Serial Productions and the Old Mill Theatre appear to have concocted a cunning plan, more cunning than a fox that has majored in cunning and decided to enact a plan so full of guile and cunningness that it would stump a master criminal. Following last year’s by-all-accounts successful run of Blackadder Goes Forth these clever chaps have decided to put on the Third iteration of the popular sitcom. At this backwards rate, 2017 should see a stonking good production of Not The Nine O’Clock News. Yes, I have been a fan of Rowan Atkinson’s for some time. Throw in a little Ben Elton - though size isn’t all that important here - and some Richard Curtis and you’re pretty much guaranteed to have more fun than that time Hugh Laurie used to be a comedian.
Edmund Blackadder, the scheming, conniving butler in early 19th century London who suffers in the service of a Regent so foppish he makes Hugh Grant’s hairdo look like a crew-cut, labours away doing what he does best – scheming and conniving with trademark acerbic wit. He is assisted in this by his dogsbody Baldrick in much the same way engine failure assists aircraft fly. The acting Regent, George, the Prince of Wales, really is a decent chap though he is a few swizzle sticks short of a jolly good cocktail party. Together they navigate the treacherous waters of anarchists, overblown actors, transvestite highwaymen, destitution, and the Duke of Wellington’s wrath among other things.
Okay, down to business. Blackadder is an iconic character and Atkinson’s shoes are formidable ones to fill. I wasn’t convinced at first but Joe Isaia slowly won me over and is very good as the narky butler. The putdowns and snide remarks are all there and Isaia uses a lot of the same inflections but didn’t quite nail the scorn behind the words. No shame there – Atkinson is the absolute master of the cutting aside. Isaia is front and centre pretty much for the whole four acts and works particularly well with Rodney van Groningen’s George.
And what a George it is. Originally played by Hugh Laurie in the television series this is another challenge for any actor but van Groningen, who was excellent as Bottom in A Midsummer Night’s Dream earlier in the year, is the standout here. His George is preening, childlike, naïve and stupid with some lovely moments of physical comedy as well. Keith Scrivens’ Baldrick, however, was oddly a little flat for me. His infamous “cunning plans” (yes, thank you to the gentleman sitting behind me on pointing them out lest the audience and I were under the misapprehension we were attending some strange re-imagining of The King and I) didn’t elicit the sort of craftiness and glee that I had hoped.

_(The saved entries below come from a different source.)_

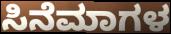
ಸಿನೆಮಾಗಳ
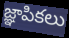
జ్ఞాపికలు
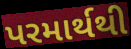
પરમાર્થથી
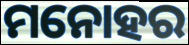
ମନୋହର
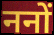
ननों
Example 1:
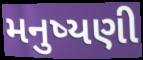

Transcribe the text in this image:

મનુષ્યણી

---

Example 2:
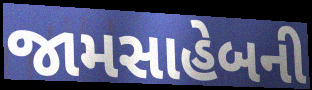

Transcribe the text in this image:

જામસાહેબની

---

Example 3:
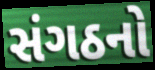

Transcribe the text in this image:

સંગઠનો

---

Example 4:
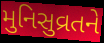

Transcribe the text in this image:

મુનિસુવ્રતને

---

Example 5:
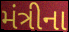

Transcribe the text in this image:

મંત્રીના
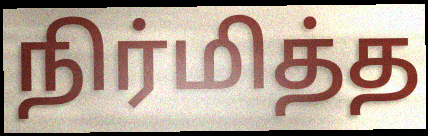
நிர்மித்த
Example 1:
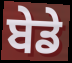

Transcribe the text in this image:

ਬੇਡੇ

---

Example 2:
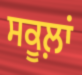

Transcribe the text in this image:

ਸਕੂਲ਼ਾਂ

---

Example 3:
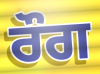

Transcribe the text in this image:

ਰੌਗ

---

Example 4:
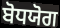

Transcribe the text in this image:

ਬੋਧਯੋਗ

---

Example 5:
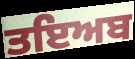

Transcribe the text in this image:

ਤਇਅਬ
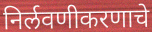
निर्लवणीकरणाचे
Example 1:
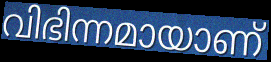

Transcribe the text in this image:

വിഭിന്നമായാണ്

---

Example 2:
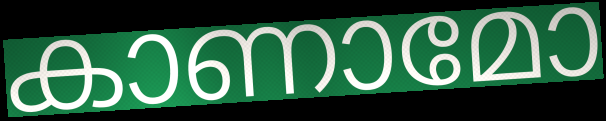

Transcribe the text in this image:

കാണാമോ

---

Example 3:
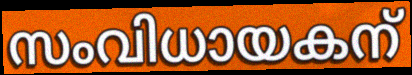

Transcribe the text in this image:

In support was Jacqui Warner as Mrs. Miggins with Natalie Watson and Brendan Tobin in minor roles. Michael Lamont played several characters, notably Samuel Johnson and the mad Scot, McAdder while Clare Fazackerley Wood had fun with the duality of Amy Hardwood, initially the source of George’s misguided affections who is later revealed to be a notorious robber. Finally, the director himself, David Gregory has a featured role as the Duke of Wellington in what was the last and best of the four acts, Duel and Duality.
This is where the source material is paramount – this isn’t a coherent play with a single through line narrative, rather four episodes of the show presented as individual acts. Even the running order has been changed – episodes 4 and 5 presented as Acts 1 and 2 with episodes 2 and 6 performed after intermission. The production lands on a suitable ending though the episodic nature detracts a little from the overall experience.
The other stars are the costumes which are fabulous and appropriately gaudy for the period where needed; and especially the set which is a marvel. Not one but TWO revolving sets, one taking up a third of the stage, the other twice the size. I may be no mathematician but that pretty much covered the entire available space. They worked so smoothly like rotating things that revolved on their axis in a circular motion creating the illusion of multiple sets and quick transitions. It really was well thought out and executed most impressively.
This is a slick presentation of a beloved television show, one that really hits its stride in the second half. Directed by David Gregory and written by Ben Elton and Richard Curtis, it stars Joe Isaia, Keith Scrivens, Rodney van Groningen, Jacqui Warner, Michael Lamont, David Gregory, Clare Fazackerley Wood, Brendan Tobin and Natalie Watson and is on at the Old Mill Theatre in South Perth until 11 October.